Il termine greco si potrebbe meglio tradurre con pitocchi (da cui pidocchi), coloro che erano in tale stato di indigenza che per vivere avevano bisogno dell’elemosina altrui. Quello che ci sta dicendo Gesù, è che spiega magistralmente Don Fabio Rosini, è che la fortuna non sta nell’essere mendicanti, ma che l essere mendicanti è la condizione necessaria per prendersi il Regno di Dio. Dentro di noi siamo tutti abitati da un infinita indigenza, da un estrema sete di qualcosa a cui non sappiamo dare un nome, un senso generico di insoddisfazione e incompiutezza.

differenza sta tra chi placa tutto questo col denaro, la fama, il potere, il cibo, le risate vuote. (E noi potremmo aggiungere altre anestesie come alcol, le droghe, l’abuso di farmaci..). E che chi questa povertà la accetta e cerca in Dio le risposte. E la risposta di Gesù è sconvolgente: alle nostra povertà, alle nostre fragilità, alle nostre interruzioni di senso non ci mostra un Dio forte, che ci toglie dai pasticci, che ci promette una vita senza ostacoli. Ci mostra un Dio fragile, che nasce da una famiglia umile, che per 33 anni si spacca la schiena e che era spesso incompreso dai suoi familiari e dai suoi discepoli. Un Dio che ha pianto amaramente per la morte dell’amico Lazzaro , che perdeva la pazienza davanti ai mercanti del Tempio, che piangeva di paura prima di essere arrestato. Non il super eroe che ci toglie dai problemi insomma, ma il volto di un Dio che ci ama sempre, anche mentre lo rinneghiamo, gli sputiamo in faccia e lo crocifiggiamo. E Dio é fragile perché ci ama, e chiunque ama non è completo senza essersi ricongiunto all’oggetto del suo amore. Dio ha sete di noi come noi abbiamo questo senso di insoddisfazione sinché non abbiamo trovato Lui, unico vero senso.

Chi questa sete di Dio la ascolta e finalmente la placa come Matteo, chi la rifugge in miseri surrogati.

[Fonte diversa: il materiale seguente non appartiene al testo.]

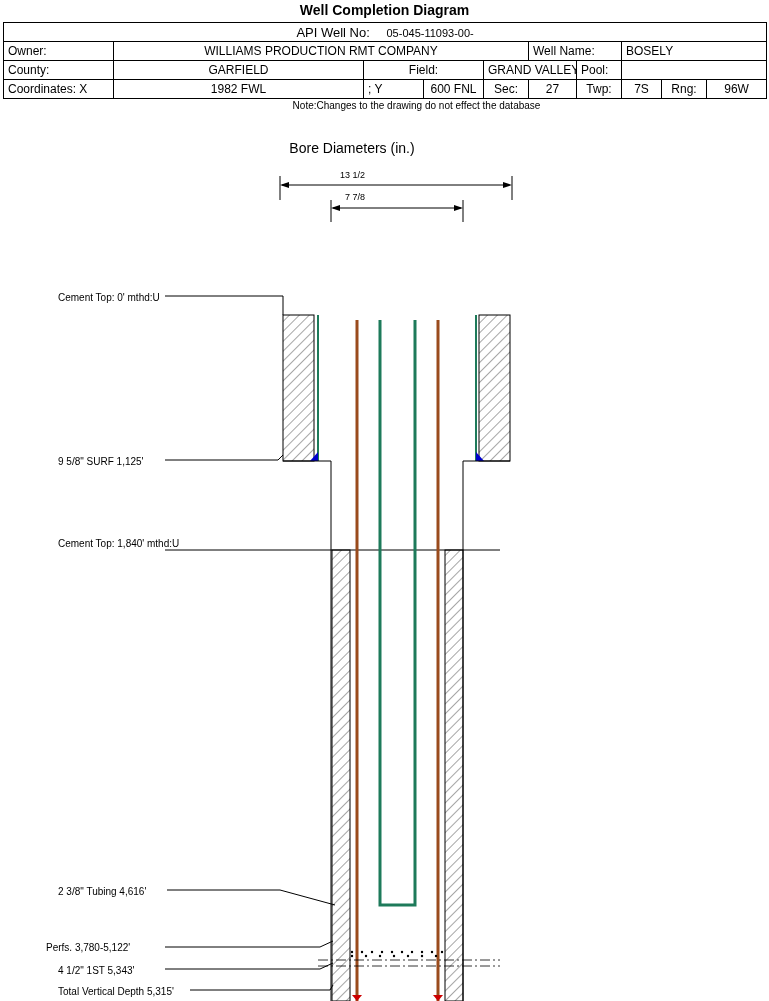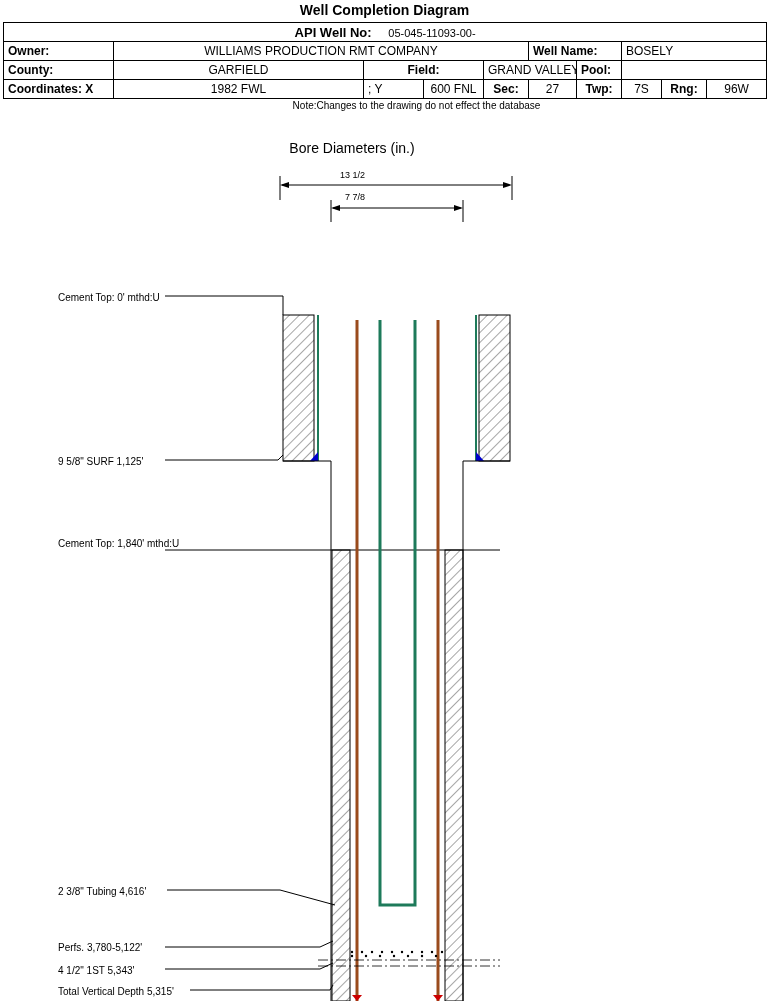--- a/index.html
+++ b/index.html
@@ -38,21 +38,21 @@
   }
   .hdr-table td {
     border: 1px solid #000;
     font-size: 12px;
     height: 18px;
     padding: 0 4px;
     white-space: nowrap;
     overflow: hidden;
   }
   .lbl {
-    font-weight: bold;
+    font-weight: normal;
     font-size: 13px;
   }
   .ctr { text-align: center; }
   .val { font-size: 11px; }
   .note {
     position: absolute;
     top: 100px;
     left: 0;
     width: 769px;
     text-align: center;
@@ -148,21 +148,21 @@
 
   <div class="bore-title">Bore Diameters (in.)</div>
 
   <div class="dim-label" style="top:170px; left:340px; width:110px;">13 1/2</div>
   <div class="dim-label" style="top:192px; left:345px; width:100px;">7 7/8</div>
 
   <div class="tiny" style="top:292px; left:58px;">Cement Top: 0' mthd:U</div>
   <div class="tiny" style="top:456px; left:58px;">9 5/8" SURF      1,125'</div>
   <div class="tiny" style="top:538px; left:58px;">Cement Top: 1,840' mthd:U</div>
   <div class="tiny" style="top:886px; left:58px;">2 3/8" Tubing 4,616'</div>
-  <div class="tiny" style="top:942px; left:58px;">Perfs. 3,780-5,122'</div>
+  <div class="tiny" style="top:942px; left:46px;">Perfs. 3,780-5,122'</div>
   <div class="tiny" style="top:965px; left:58px;">4 1/2" 1ST        5,343'</div>
   <div class="tiny" style="top:986px; left:58px;">Total Vertical Depth 5,315'</div>
 
   <svg class="overlay" viewBox="0 0 769 1001">
     <defs>
       <pattern id="hatch" width="7" height="7" patternTransform="rotate(45)" patternUnits="userSpaceOnUse">
         <line x1="0" y1="0" x2="0" y2="7" stroke="#000000" stroke-width="0.7"></line>
       </pattern>
     </defs>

Scrive Dostoevskij che l’alcolizzato quando cerca l’alcool cerca Te, nostra unica e vera fonte di pace. Ma come fa un Dio fragile a sopperire alle nostre fragilità? Dio ha bisogno di noi ed é venuto per servirci. Il servizio è la più alta forma di amore, nel senso più assoluto del termine. Dio nel suo cuore materno non ha pace sinché tutti i suoi figli non sono con lui e quindi ci cerca, ci brama, ci serve. La risposta alla nostra fragilità non é in una super Divinità, ma in questo Dio che si fa piccolo per accoglierci poveri e farci ricchi. .Un Dio venuto per insegnarci a farci piccoli davanti alle miserie dagli altri, per farli ricchi e mostrargli la sua infinita tenerezza . La misericordia verso gli altri parte sempre dall’aver sperimentato la misericordia di Dio. Misericordia significa cuore povero, cuore che si fa piccolo per non giudicare le miserie, per accoglierle ed amarle. Perché l’unico antidoto alla fragilità é la misericordia. Beati i poveri che sanno di esserlo, perché apriranno il cuore alla misericordia del Padre. Buona domenica a tutti.